I reliquati nell’espropriazione per pubblica utilità
Antonino Cimellaro
Anche nel nuovo T.U. espropri di cui al d.P.R. 327/2001 e s.m.i., viene disciplinato il caso in cui, nel corso di un procedimento di espropriazione per pubblica utlità, si rilevi l’esistenza di frazioni residue dei beni da espropriare (c.d. “beni relitti” o, come usa più comunemente e d’ora in avanti, “reliquati”), non comprese (inizialmente) nel piano d’esproprio (particellare) del progetto dell’opera o dell’intervento per cui si agisce.
Ricorre tale fattispecie normativa qualora il proprietario richieda (“… può chiedere” dice il testo di legge) l’acquisizione di tali frazioni qualora “ne risulti per lui una disagevole utilizzazione oppure siano necessari considerevoli lavori per disporne un’agevole utilizzazione” (cfr. art. 16, comma 11 d.P.R. n. 327/2001).
L’istituto riprende, con talune differenze non solo terminologiche, quello del precedente art. 23 della c.d. “legge fondamentale” sull’espropriazione per pubblica utilità di cui alla legge 2359/1865 (così diceva il vecchio testo: “… debbono comprendersi fra i beni da acquistarsi … le frazioni residue … da non poter avere … una utile destinazione o siano necessari lavori considerevoli per conservarle o usarne in modo profittevole”).

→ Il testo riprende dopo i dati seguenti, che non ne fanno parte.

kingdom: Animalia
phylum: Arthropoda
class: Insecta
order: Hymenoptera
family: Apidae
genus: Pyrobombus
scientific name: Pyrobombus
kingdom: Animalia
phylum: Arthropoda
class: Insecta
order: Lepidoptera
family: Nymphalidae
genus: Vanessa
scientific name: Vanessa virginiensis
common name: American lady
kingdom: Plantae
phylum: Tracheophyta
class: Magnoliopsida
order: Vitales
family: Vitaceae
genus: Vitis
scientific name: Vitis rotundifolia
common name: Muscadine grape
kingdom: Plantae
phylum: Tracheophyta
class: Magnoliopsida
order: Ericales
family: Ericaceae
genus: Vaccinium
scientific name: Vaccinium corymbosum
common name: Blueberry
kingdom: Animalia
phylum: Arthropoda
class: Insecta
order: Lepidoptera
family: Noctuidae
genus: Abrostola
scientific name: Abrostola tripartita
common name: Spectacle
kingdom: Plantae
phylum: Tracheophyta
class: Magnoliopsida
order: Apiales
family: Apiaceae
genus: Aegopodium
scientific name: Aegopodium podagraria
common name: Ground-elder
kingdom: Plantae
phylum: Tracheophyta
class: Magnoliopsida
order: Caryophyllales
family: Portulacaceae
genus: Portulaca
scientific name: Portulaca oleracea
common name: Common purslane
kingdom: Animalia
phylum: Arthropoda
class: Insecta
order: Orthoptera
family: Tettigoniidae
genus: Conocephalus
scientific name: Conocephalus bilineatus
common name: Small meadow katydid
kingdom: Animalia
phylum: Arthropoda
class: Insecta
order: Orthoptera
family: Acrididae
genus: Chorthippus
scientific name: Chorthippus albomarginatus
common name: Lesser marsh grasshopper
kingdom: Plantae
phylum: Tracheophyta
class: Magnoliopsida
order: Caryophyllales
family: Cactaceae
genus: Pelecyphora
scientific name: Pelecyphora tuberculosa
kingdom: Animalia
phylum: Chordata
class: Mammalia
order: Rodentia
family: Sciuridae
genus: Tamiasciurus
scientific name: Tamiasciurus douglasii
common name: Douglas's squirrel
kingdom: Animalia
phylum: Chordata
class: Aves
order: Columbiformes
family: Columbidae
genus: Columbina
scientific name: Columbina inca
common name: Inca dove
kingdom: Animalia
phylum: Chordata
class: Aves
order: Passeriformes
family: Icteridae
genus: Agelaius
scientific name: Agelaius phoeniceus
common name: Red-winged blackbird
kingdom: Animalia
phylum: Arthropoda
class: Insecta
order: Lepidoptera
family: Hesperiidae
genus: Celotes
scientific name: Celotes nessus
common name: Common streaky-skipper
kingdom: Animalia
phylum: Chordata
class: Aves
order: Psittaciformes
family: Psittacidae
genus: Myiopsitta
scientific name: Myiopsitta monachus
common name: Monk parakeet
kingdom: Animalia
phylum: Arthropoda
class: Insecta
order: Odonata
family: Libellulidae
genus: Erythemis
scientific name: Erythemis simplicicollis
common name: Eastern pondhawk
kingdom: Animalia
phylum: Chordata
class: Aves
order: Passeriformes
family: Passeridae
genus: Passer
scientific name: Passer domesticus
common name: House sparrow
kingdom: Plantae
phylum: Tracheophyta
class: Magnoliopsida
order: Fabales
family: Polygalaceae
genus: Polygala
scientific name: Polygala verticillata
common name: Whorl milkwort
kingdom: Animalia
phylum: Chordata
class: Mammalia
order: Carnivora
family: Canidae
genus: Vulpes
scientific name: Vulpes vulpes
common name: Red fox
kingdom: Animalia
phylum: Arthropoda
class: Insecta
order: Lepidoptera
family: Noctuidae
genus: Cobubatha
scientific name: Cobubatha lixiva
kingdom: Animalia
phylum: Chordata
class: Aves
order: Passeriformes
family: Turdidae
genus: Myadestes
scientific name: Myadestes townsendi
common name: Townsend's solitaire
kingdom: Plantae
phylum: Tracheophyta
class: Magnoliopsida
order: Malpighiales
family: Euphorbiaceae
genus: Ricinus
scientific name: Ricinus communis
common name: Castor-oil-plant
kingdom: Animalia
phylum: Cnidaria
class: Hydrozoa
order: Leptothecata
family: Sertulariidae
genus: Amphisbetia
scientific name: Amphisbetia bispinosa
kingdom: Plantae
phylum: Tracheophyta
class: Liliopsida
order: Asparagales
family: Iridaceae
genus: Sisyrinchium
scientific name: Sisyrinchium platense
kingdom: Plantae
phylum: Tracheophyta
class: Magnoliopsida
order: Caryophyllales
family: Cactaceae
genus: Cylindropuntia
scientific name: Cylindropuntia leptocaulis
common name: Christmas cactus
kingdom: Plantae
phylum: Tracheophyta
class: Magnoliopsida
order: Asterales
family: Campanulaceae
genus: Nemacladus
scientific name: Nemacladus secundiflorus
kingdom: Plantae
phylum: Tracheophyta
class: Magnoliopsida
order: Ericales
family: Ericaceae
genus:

Oggi, come si evince dal nuovo riferimento normativo, il ricorrere di un reliquato viene sollevato dall’interessato in occasione delle osservazioni che lo stesso è invitato a presentare a seguito dell’avviso di avvio del procedimento di espropriazione per pubblica utilità che deve sfociare nella dichiarazione di p.u. (è significativo il richiamo, nel comma 11 dell’art. 16 sopra citato, dell’art. 12 del T.U. che disciplina i modi attraverso cui si perviene alla dichiarazione in parola).
In assenza di più specifiche indicazioni in sede di redazione del testo di legge (il parere dell’adunanza generale del Consiglio di Stato n. 4/2001 sul nuovo testo unico, al riguardo, nulla dice di specifico), tocca all’interprete e all’operatore ricostruire gli aspetti procedurali e quelli sostanziali, anche sulla base dell’elaborazione intervenuta a far data dal citato art. 23 della legge 2359/1865, precedente referente normativo in materia.
La natura della posizione giuridica del proprietario
Si può anticipare che, alla richiesta del privato di comprendere nell’esproprio anche le frazioni residue per cui è questione, non sembra corrispondere un obbligo di acquisizione da parte dell’autorità espropriante, come pure sembrava, almeno in linea astratta, dovesse trarsi dal precedente testo (che, si rammenta, diceva “… debbono acquistarsi …”).